Mass-Market Paperbacks and Auctorial Legacies

Today’s New York Times reports on the emerging trend of mass market paperbacks being published in larger type. Much of this has been effected to placate the declining eyesight of baby boomers. The new mass market books, being larger in size, have also seen their prices go up a few bucks to $9.99. Discount retailers (read: Wal-Mart) have, of course, complained. Additionally, the Times article reports that some have complained about how unwieldy the larger size books are.

But the Times fails to consider the larger issue here: With this new larger-print format, will we begin seeing books over a certain length denied this sizable consumer base? If the high watermark was once set at 300 pages, will this be reduced to 200 or so because of prohibitive costs? In other words, does this close the door on ambitious novelists finding an audience through airport bookracks?

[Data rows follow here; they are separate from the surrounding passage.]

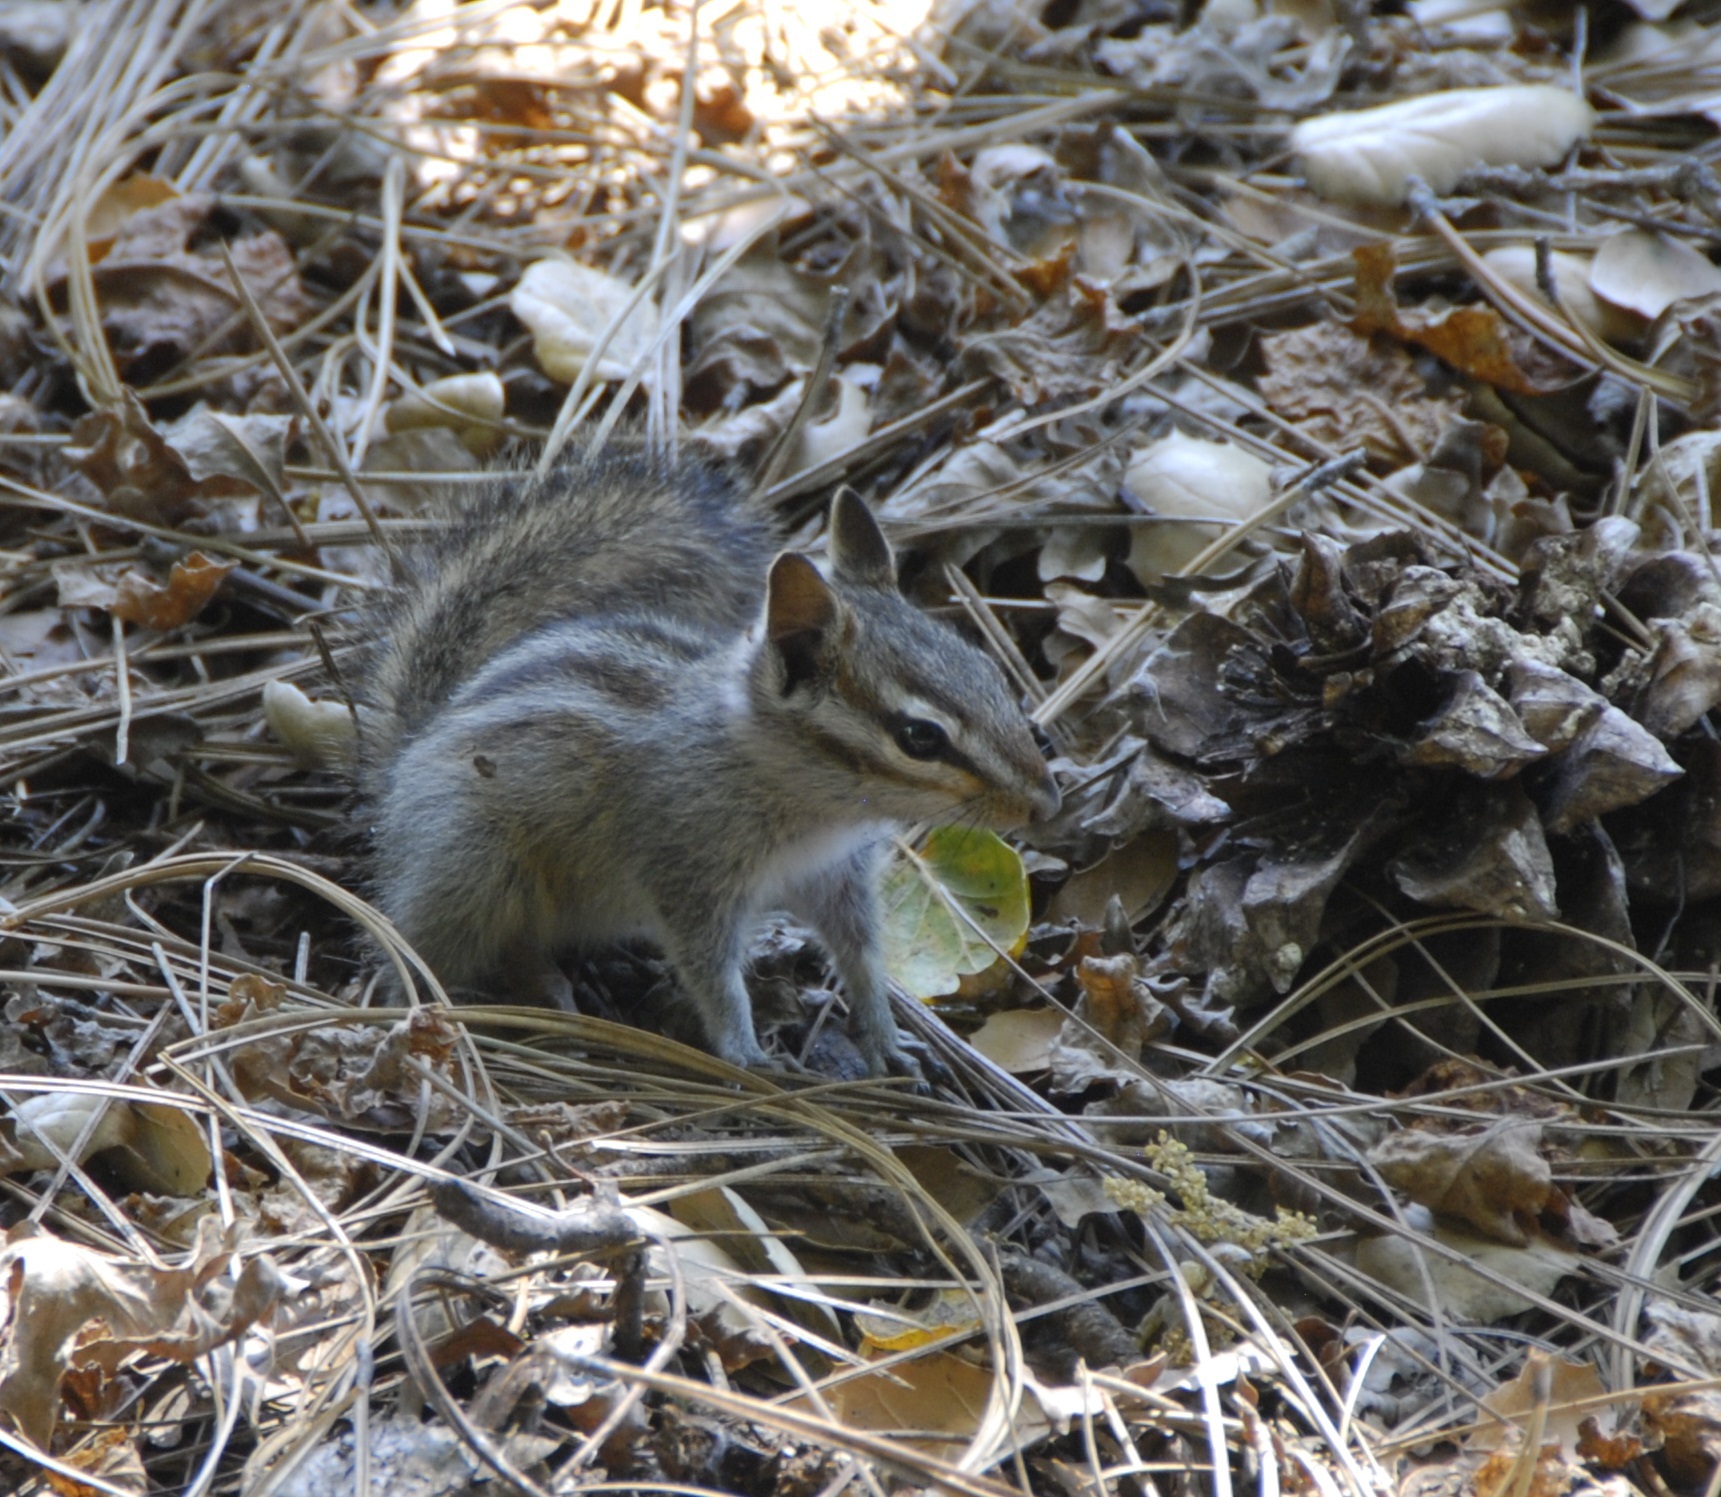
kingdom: Animalia
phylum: Chordata
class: Mammalia
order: Rodentia
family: Sciuridae
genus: Tamias
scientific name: Tamias merriami
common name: Merriam's chipmunk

Granted, mass market paperbacks aren’t really a sanctuary for literary titles. But they can be an effective format for allowing a midlist author to become more of a household name. (Regrettably, it is usually the likes of John Grisham and James Patterson that succeed along these lines.)

Or is this perhaps a disingenuous way to squeeze out the mass-market paperback and turn the trade paperback into the paperback format of choice? After all with only about a $5 difference between the mass-market paperback and the trade paperback, the reader voracious for an author’s latest is more likely to pony up the dough early if the print remains comparable and the trade paperback’s size is more managable than the mass-market paperback.

If that’s the case, then I’d like to see publishers be honest about the situation. Like most readers, I often like to put a book in a coat pocket, particularly if it’s the only item in my possession. Unfortunately, with some trade paperbacks, this is damn near impossible and results in the book’s ends being curved so the book will fit into the pocket, resulting in a battered and dog-earred copy that quickly falls apart. That’s probably the basic idea. But if these paperbacks are doomed to fall apart, with the original trade paperback concept becoming more accepted, I’m wondering if this dwindling durability will restrict such authors as Sam Lipsyte and David Mitchell from having their work endure for tomorrow’s literary scholars.